Your task is to transcribe all of the records exactly and leave out the pictures.

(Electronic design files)
_ _ _ _ _ _ _

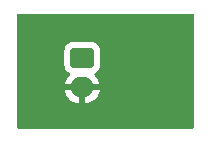
<source format=gbr>
%TF.GenerationSoftware,KiCad,Pcbnew,(6.0.5)*%
%TF.CreationDate,2022-06-04T17:41:56+02:00*%
%TF.ProjectId,KibotTest,4b69626f-7454-4657-9374-2e6b69636164,rev?*%
%TF.SameCoordinates,Original*%
%TF.FileFunction,Copper,L2,Bot*%
%TF.FilePolarity,Positive*%
%FSLAX46Y46*%
G04 Gerber Fmt 4.6, Leading zero omitted, Abs format (unit mm)*
G04 Created by KiCad (PCBNEW (6.0.5)) date 2022-06-04 17:41:56*
%MOMM*%
%LPD*%
G01*
G04 APERTURE LIST*
G04 Aperture macros list*
%AMRoundRect*
0 Rectangle with rounded corners*
0 $1 Rounding radius*
0 $2 $3 $4 $5 $6 $7 $8 $9 X,Y pos of 4 corners*
0 Add a 4 corners polygon primitive as box body*
4,1,4,$2,$3,$4,$5,$6,$7,$8,$9,$2,$3,0*
0 Add four circle primitives for the rounded corners*
1,1,$1+$1,$2,$3*
1,1,$1+$1,$4,$5*
1,1,$1+$1,$6,$7*
1,1,$1+$1,$8,$9*
0 Add four rect primitives between the rounded corners*
20,1,$1+$1,$2,$3,$4,$5,0*
20,1,$1+$1,$4,$5,$6,$7,0*
20,1,$1+$1,$6,$7,$8,$9,0*
20,1,$1+$1,$8,$9,$2,$3,0*%
G04 Aperture macros list end*
%TA.AperFunction,ComponentPad*%
%ADD10RoundRect,0.250000X-0.750000X0.600000X-0.750000X-0.600000X0.750000X-0.600000X0.750000X0.600000X0*%
%TD*%
%TA.AperFunction,ComponentPad*%
%ADD11O,2.000000X1.700000*%
%TD*%
G04 APERTURE END LIST*
D10*
%TO.P,J1,1,Pin_1*%
%TO.N,+5V*%
X51800000Y-48250000D03*
D11*
%TO.P,J1,2,Pin_2*%
%TO.N,GND*%
X51800000Y-50750000D03*
%TD*%
%TA.AperFunction,Conductor*%
%TO.N,GND*%
G36*
X61183621Y-44528502D02*
G01*
X61230114Y-44582158D01*
X61241500Y-44634500D01*
X61241500Y-54115500D01*
X61221498Y-54183621D01*
X61167842Y-54230114D01*
X61115500Y-54241500D01*
X46384500Y-54241500D01*
X46316379Y-54221498D01*
X46269886Y-54167842D01*
X46258500Y-54115500D01*
X46258500Y-51018580D01*
X50318752Y-51018580D01*
X50343477Y-51136421D01*
X50346537Y-51146617D01*
X50427263Y-51351029D01*
X50431994Y-51360561D01*
X50546016Y-51548462D01*
X50552280Y-51557052D01*
X50696327Y-51723052D01*
X50703958Y-51730472D01*
X50873911Y-51869826D01*
X50882678Y-51875850D01*
X51073682Y-51984576D01*
X51083346Y-51989041D01*
X51289941Y-52064031D01*
X51300208Y-52066802D01*
X51517655Y-52106123D01*
X51525884Y-52107056D01*
X51530376Y-52107268D01*
X51543124Y-52103525D01*
X51544329Y-52102135D01*
X51546000Y-52094452D01*
X51546000Y-52085970D01*
X52054000Y-52085970D01*
X52058310Y-52100648D01*
X52070193Y-52102711D01*
X52174325Y-52093876D01*
X52184797Y-52092086D01*
X52397535Y-52036870D01*
X52407575Y-52033335D01*
X52607970Y-51943063D01*
X52617256Y-51937894D01*
X52799575Y-51815150D01*
X52807870Y-51808481D01*
X52966900Y-51656772D01*
X52973941Y-51648814D01*
X53105141Y-51472475D01*
X53110745Y-51463438D01*
X53210357Y-51267516D01*
X53214357Y-51257665D01*
X53279534Y-51047760D01*
X53281817Y-51037376D01*
X53283861Y-51021957D01*
X53281665Y-51007793D01*
X53268478Y-51004000D01*
X52072115Y-51004000D01*
X52056876Y-51008475D01*
X52055671Y-51009865D01*
X52054000Y-51017548D01*
X52054000Y-52085970D01*
X51546000Y-52085970D01*
X51546000Y-51022115D01*
X51541525Y-51006876D01*
X51540135Y-51005671D01*
X51532452Y-51004000D01*
X50333808Y-51004000D01*
X50320277Y-51007973D01*
X50318752Y-51018580D01*
X46258500Y-51018580D01*
X46258500Y-48900400D01*
X50291500Y-48900400D01*
X50302474Y-49006166D01*
X50358450Y-49173946D01*
X50451522Y-49324348D01*
X50576697Y-49449305D01*
X50722258Y-49539030D01*
X50722780Y-49539352D01*
X50770273Y-49592124D01*
X50781697Y-49662196D01*
X50753423Y-49727320D01*
X50743636Y-49737782D01*
X50633094Y-49843234D01*
X50626059Y-49851186D01*
X50494859Y-50027525D01*
X50489255Y-50036562D01*
X50389643Y-50232484D01*
X50385643Y-50242335D01*
X50320466Y-50452240D01*
X50318183Y-50462624D01*
X50316139Y-50478043D01*
X50318335Y-50492207D01*
X50331522Y-50496000D01*
X53266192Y-50496000D01*
X53279723Y-50492027D01*
X53281248Y-50481420D01*
X53256523Y-50363579D01*
X53253463Y-50353383D01*
X53172737Y-50148971D01*
X53168006Y-50139439D01*
X53053984Y-49951538D01*
X53047720Y-49942948D01*
X52903673Y-49776948D01*
X52896044Y-49769530D01*
X52864431Y-49743609D01*
X52824436Y-49684949D01*
X52822504Y-49613979D01*
X52859248Y-49553230D01*
X52878018Y-49539030D01*
X53018120Y-49452332D01*
X53024348Y-49448478D01*
X53149305Y-49323303D01*
X53242115Y-49172738D01*
X53297797Y-49004861D01*
X53308500Y-48900400D01*
X53308500Y-47599600D01*
X53297526Y-47493834D01*
X53241550Y-47326054D01*
X53148478Y-47175652D01*
X53023303Y-47050695D01*
X53017072Y-47046854D01*
X52878968Y-46961725D01*
X52878966Y-46961724D01*
X52872738Y-46957885D01*
X52712254Y-46904655D01*
X52711389Y-46904368D01*
X52711387Y-46904368D01*
X52704861Y-46902203D01*
X52698025Y-46901503D01*
X52698022Y-46901502D01*
X52654969Y-46897091D01*
X52600400Y-46891500D01*
X50999600Y-46891500D01*
X50996354Y-46891837D01*
X50996350Y-46891837D01*
X50900692Y-46901762D01*
X50900688Y-46901763D01*
X50893834Y-46902474D01*
X50887298Y-46904655D01*
X50887296Y-46904655D01*
X50755194Y-46948728D01*
X50726054Y-46958450D01*
X50575652Y-47051522D01*
X50450695Y-47176697D01*
X50357885Y-47327262D01*
X50302203Y-47495139D01*
X50291500Y-47599600D01*
X50291500Y-48900400D01*
X46258500Y-48900400D01*
X46258500Y-44634500D01*
X46278502Y-44566379D01*
X46332158Y-44519886D01*
X46384500Y-44508500D01*
X61115500Y-44508500D01*
X61183621Y-44528502D01*
G37*
%TD.AperFunction*%
%TD*%
M02*

</source>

_ _ _ _ _ _ _

§ EXERCISE SOLUTION:
<source format=gbr>
%TF.GenerationSoftware,KiCad,Pcbnew,(6.0.5)*%
%TF.CreationDate,2022-06-04T17:41:56+02:00*%
%TF.ProjectId,KibotTest,4b69626f-7454-4657-9374-2e6b69636164,rev?*%
%TF.SameCoordinates,Original*%
%TF.FileFunction,Copper,L2,Bot*%
%TF.FilePolarity,Positive*%
%FSLAX46Y46*%
G04 Gerber Fmt 4.6, Leading zero omitted, Abs format (unit mm)*
G04 Created by KiCad (PCBNEW (6.0.5)) date 2022-06-04 17:41:56*
%MOMM*%
%LPD*%
G01*
G04 APERTURE LIST*
G04 Aperture macros list*
%AMRoundRect*
0 Rectangle with rounded corners*
0 $1 Rounding radius*
0 $2 $3 $4 $5 $6 $7 $8 $9 X,Y pos of 4 corners*
0 Add a 4 corners polygon primitive as box body*
4,1,4,$2,$3,$4,$5,$6,$7,$8,$9,$2,$3,0*
0 Add four circle primitives for the rounded corners*
1,1,$1+$1,$2,$3*
1,1,$1+$1,$4,$5*
1,1,$1+$1,$6,$7*
1,1,$1+$1,$8,$9*
0 Add four rect primitives between the rounded corners*
20,1,$1+$1,$2,$3,$4,$5,0*
20,1,$1+$1,$4,$5,$6,$7,0*
20,1,$1+$1,$6,$7,$8,$9,0*
20,1,$1+$1,$8,$9,$2,$3,0*%
G04 Aperture macros list end*
%TA.AperFunction,ComponentPad*%
%ADD10RoundRect,0.250000X-0.750000X0.600000X-0.750000X-0.600000X0.750000X-0.600000X0.750000X0.600000X0*%
%TD*%
%TA.AperFunction,ComponentPad*%
%ADD11O,2.000000X1.700000*%
%TD*%
G04 APERTURE END LIST*
D10*
%TO.P,J1,1,Pin_1*%
%TO.N,+5V*%
X51800000Y-48250000D03*
D11*
%TO.P,J1,2,Pin_2*%
%TO.N,GND*%
X51800000Y-50750000D03*
%TD*%
%TA.AperFunction,Conductor*%
%TO.N,GND*%
G36*
X61183621Y-44528502D02*
G01*
X61230114Y-44582158D01*
X61241500Y-44634500D01*
X61241500Y-54115500D01*
X61221498Y-54183621D01*
X61167842Y-54230114D01*
X61115500Y-54241500D01*
X46384500Y-54241500D01*
X46316379Y-54221498D01*
X46269886Y-54167842D01*
X46258500Y-54115500D01*
X46258500Y-51018580D01*
X50318752Y-51018580D01*
X50343477Y-51136421D01*
X50346537Y-51146617D01*
X50427263Y-51351029D01*
X50431994Y-51360561D01*
X50546016Y-51548462D01*
X50552280Y-51557052D01*
X50696327Y-51723052D01*
X50703958Y-51730472D01*
X50873911Y-51869826D01*
X50882678Y-51875850D01*
X51073682Y-51984576D01*
X51083346Y-51989041D01*
X51289941Y-52064031D01*
X51300208Y-52066802D01*
X51517655Y-52106123D01*
X51525884Y-52107056D01*
X51530376Y-52107268D01*
X51543124Y-52103525D01*
X51544329Y-52102135D01*
X51546000Y-52094452D01*
X51546000Y-52085970D01*
X52054000Y-52085970D01*
X52058310Y-52100648D01*
X52070193Y-52102711D01*
X52174325Y-52093876D01*
X52184797Y-52092086D01*
X52397535Y-52036870D01*
X52407575Y-52033335D01*
X52607970Y-51943063D01*
X52617256Y-51937894D01*
X52799575Y-51815150D01*
X52807870Y-51808481D01*
X52966900Y-51656772D01*
X52973941Y-51648814D01*
X53105141Y-51472475D01*
X53110745Y-51463438D01*
X53210357Y-51267516D01*
X53214357Y-51257665D01*
X53279534Y-51047760D01*
X53281817Y-51037376D01*
X53283861Y-51021957D01*
X53281665Y-51007793D01*
X53268478Y-51004000D01*
X52072115Y-51004000D01*
X52056876Y-51008475D01*
X52055671Y-51009865D01*
X52054000Y-51017548D01*
X52054000Y-52085970D01*
X51546000Y-52085970D01*
X51546000Y-51022115D01*
X51541525Y-51006876D01*
X51540135Y-51005671D01*
X51532452Y-51004000D01*
X50333808Y-51004000D01*
X50320277Y-51007973D01*
X50318752Y-51018580D01*
X46258500Y-51018580D01*
X46258500Y-48900400D01*
X50291500Y-48900400D01*
X50302474Y-49006166D01*
X50358450Y-49173946D01*
X50451522Y-49324348D01*
X50576697Y-49449305D01*
X50722258Y-49539030D01*
X50722780Y-49539352D01*
X50770273Y-49592124D01*
X50781697Y-49662196D01*
X50753423Y-49727320D01*
X50743636Y-49737782D01*
X50633094Y-49843234D01*
X50626059Y-49851186D01*
X50494859Y-50027525D01*
X50489255Y-50036562D01*
X50389643Y-50232484D01*
X50385643Y-50242335D01*
X50320466Y-50452240D01*
X50318183Y-50462624D01*
X50316139Y-50478043D01*
X50318335Y-50492207D01*
X50331522Y-50496000D01*
X53266192Y-50496000D01*
X53279723Y-50492027D01*
X53281248Y-50481420D01*
X53256523Y-50363579D01*
X53253463Y-50353383D01*
X53172737Y-50148971D01*
X53168006Y-50139439D01*
X53053984Y-49951538D01*
X53047720Y-49942948D01*
X52903673Y-49776948D01*
X52896044Y-49769530D01*
X52864431Y-49743609D01*
X52824436Y-49684949D01*
X52822504Y-49613979D01*
X52859248Y-49553230D01*
X52878018Y-49539030D01*
X53018120Y-49452332D01*
X53024348Y-49448478D01*
X53149305Y-49323303D01*
X53242115Y-49172738D01*
X53297797Y-49004861D01*
X53308500Y-48900400D01*
X53308500Y-47599600D01*
X53297526Y-47493834D01*
X53241550Y-47326054D01*
X53148478Y-47175652D01*
X53023303Y-47050695D01*
X53017072Y-47046854D01*
X52878968Y-46961725D01*
X52878966Y-46961724D01*
X52872738Y-46957885D01*
X52712254Y-46904655D01*
X52711389Y-46904368D01*
X52711387Y-46904368D01*
X52704861Y-46902203D01*
X52698025Y-46901503D01*
X52698022Y-46901502D01*
X52654969Y-46897091D01*
X52600400Y-46891500D01*
X50999600Y-46891500D01*
X50996354Y-46891837D01*
X50996350Y-46891837D01*
X50900692Y-46901762D01*
X50900688Y-46901763D01*
X50893834Y-46902474D01*
X50887298Y-46904655D01*
X50887296Y-46904655D01*
X50755194Y-46948728D01*
X50726054Y-46958450D01*
X50575652Y-47051522D01*
X50450695Y-47176697D01*
X50357885Y-47327262D01*
X50302203Y-47495139D01*
X50291500Y-47599600D01*
X50291500Y-48900400D01*
X46258500Y-48900400D01*
X46258500Y-44634500D01*
X46278502Y-44566379D01*
X46332158Y-44519886D01*
X46384500Y-44508500D01*
X61115500Y-44508500D01*
X61183621Y-44528502D01*
G37*
%TD.AperFunction*%
%TD*%
M02*

</source>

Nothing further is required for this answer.